Here's a shocker for you. When CD's came out, it was proclaimed that they had a signal to noise ratio of 90dB. This was worked out by adding 6dB for each bit increase. i.e. the 1st bit (lsb) is considered as 0dB. So 15 x 6 = 90. Impressive? However, in order that there is no perceived loss of information in a complex wave form, the wave must have a resolve of at least 12 bits. i.e. you are above the noise floor when the signal spans a depth of at least 12 bits. Unlike with analogue tape, you cannot hear the noise floor on a digital system but is has the same destructive effect on a signal. Therefore, the true 0dB starts at the 12th bit which means that a CD has a signal to noise ratio of only 24dB!!!

Vinyl has a s/n of 48dB.
Cassettes have a s/n around 50dB without NR
SACD has a s/n of 48dB but an internal standard NR system improves it

A full symphony requires 48dB of headroom so that there is no loss of signal quality for the quietest notes played.
A 24 bit system offers full 72dB of headroom without NR. So a professional 24bit system with NR can get you in excess of 90dB which makes it more forgiving to work with level adjustment wise.

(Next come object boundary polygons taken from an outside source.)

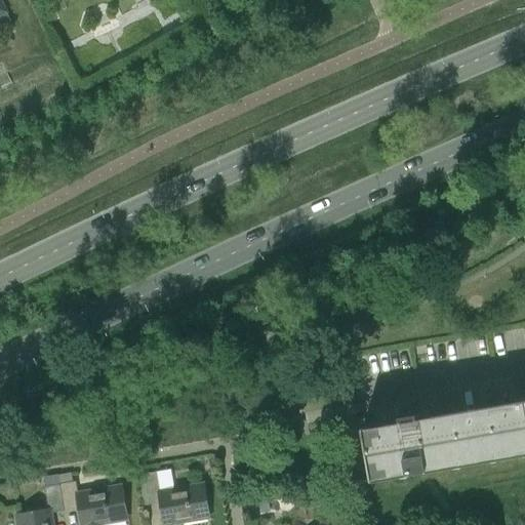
[(0,26),(10,22),(5,13),(0,2),(0,26)]
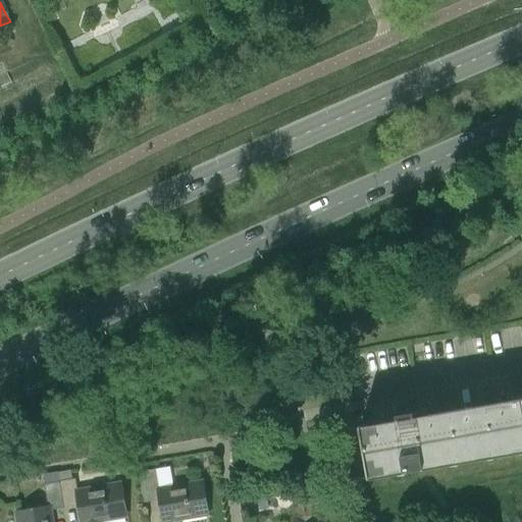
[(397,420),(360,426),(369,478),(521,452),(521,405),(419,423),(418,417),(397,421),(397,420)]
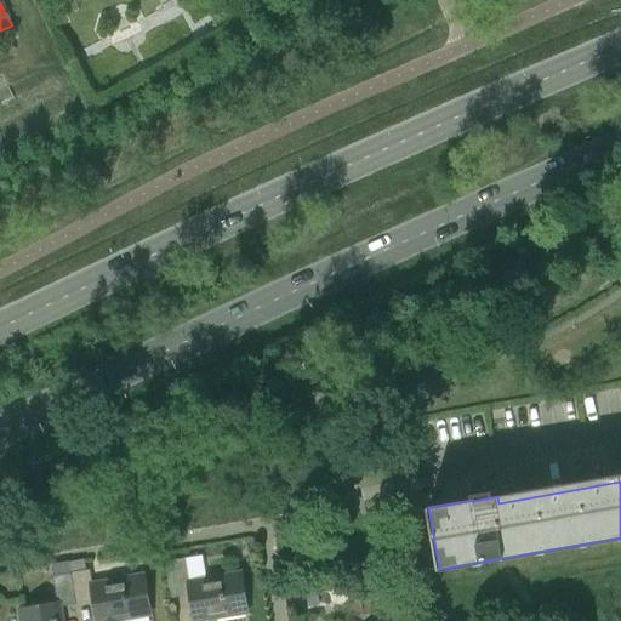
[(189,596),(194,620),(246,613),(240,574),(188,582),(184,559),(165,562),(171,598),(189,596)]
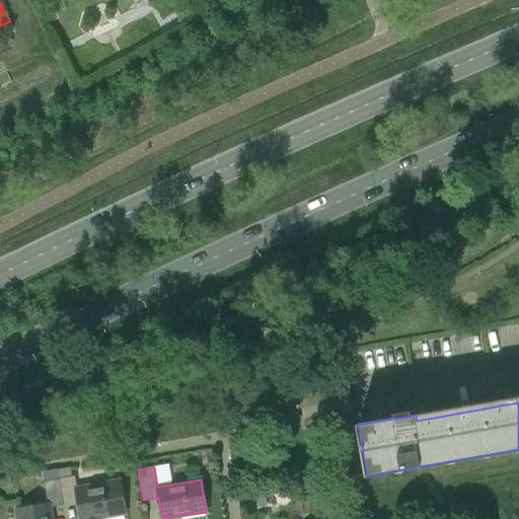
[(58,469),(42,472),(44,482),(59,479),(58,469)]
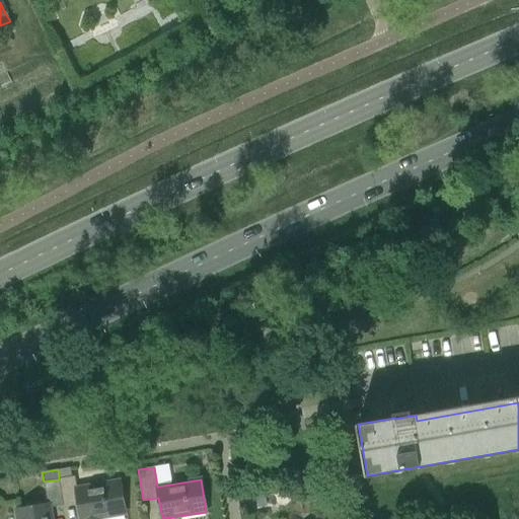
[(105,471),(59,479),(63,506),(78,503),(80,518),(100,518),(125,514),(120,482),(107,484),(105,471)]
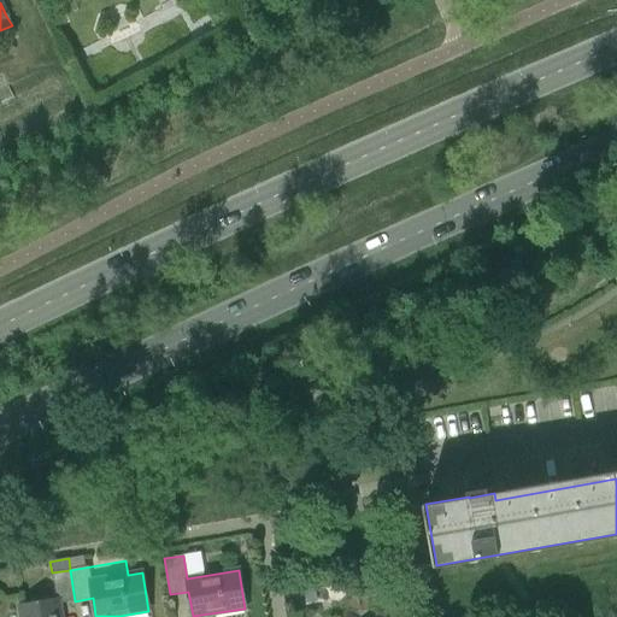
[(75,601),(70,570),(52,573),(57,599),(19,606),(21,616),(59,616),(58,604),(75,601)]
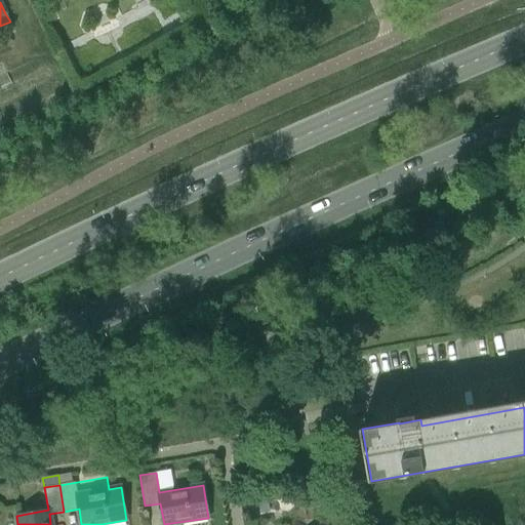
[(268,500),(257,501),(258,513),(269,511),(268,500)]
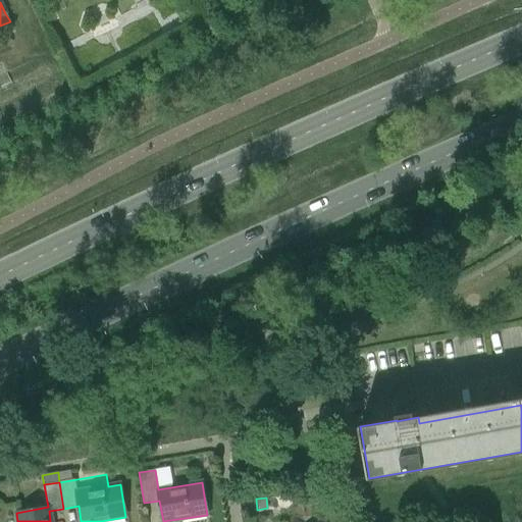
All buildings are outlined.
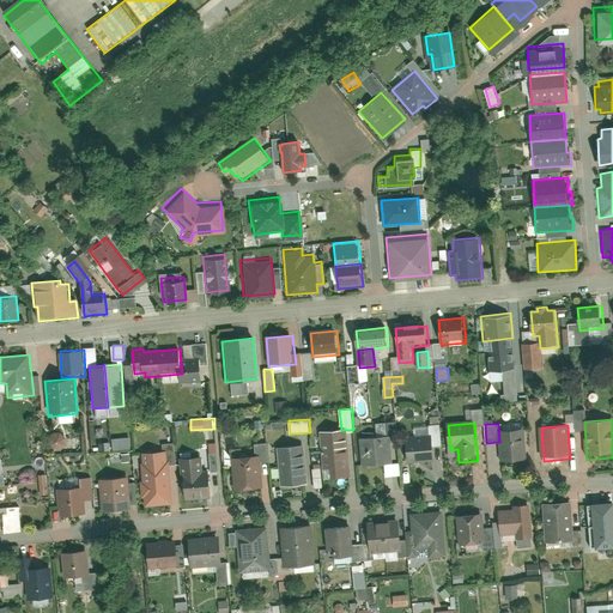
[(322,457),(350,455),(347,431),(321,434),(322,457)]
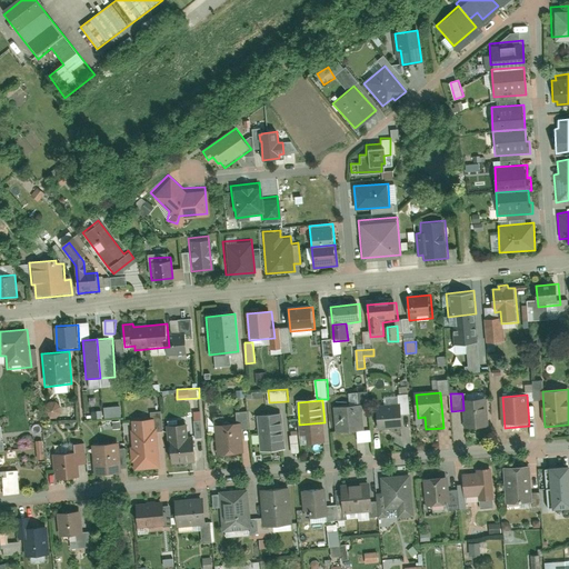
[(489,431),(487,400),(463,401),(466,433),(489,431)]
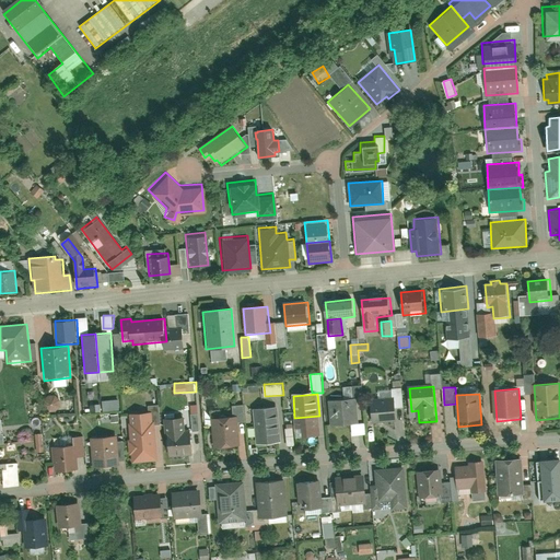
[(47,410),(60,410),(60,396),(47,395),(47,410)]
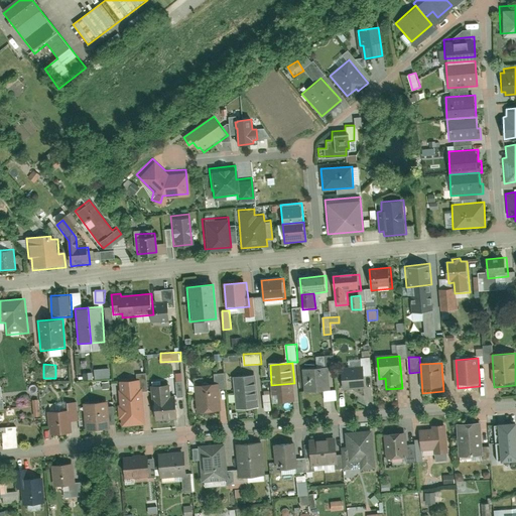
[(95,369),(95,378),(111,378),(110,368),(95,369)]
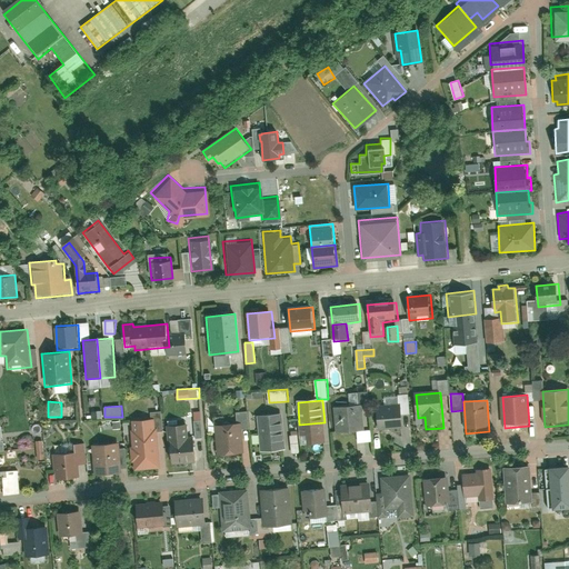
[(365,433),(362,406),(336,408),(338,436),(365,433)]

So red book is definitely a basket case. It might not have been so bad had mfrs agreed upon a NR standard before going to market. SACD is too little too late.

As for what the future holds, with digital systems discredited, the cost of producing vinyl in small quantities is too great for small productions, which leaves us with the 1/4" tape as the only viable method of distributing the highest possible fidelity content. At it's professional best, a digital system can only equal it.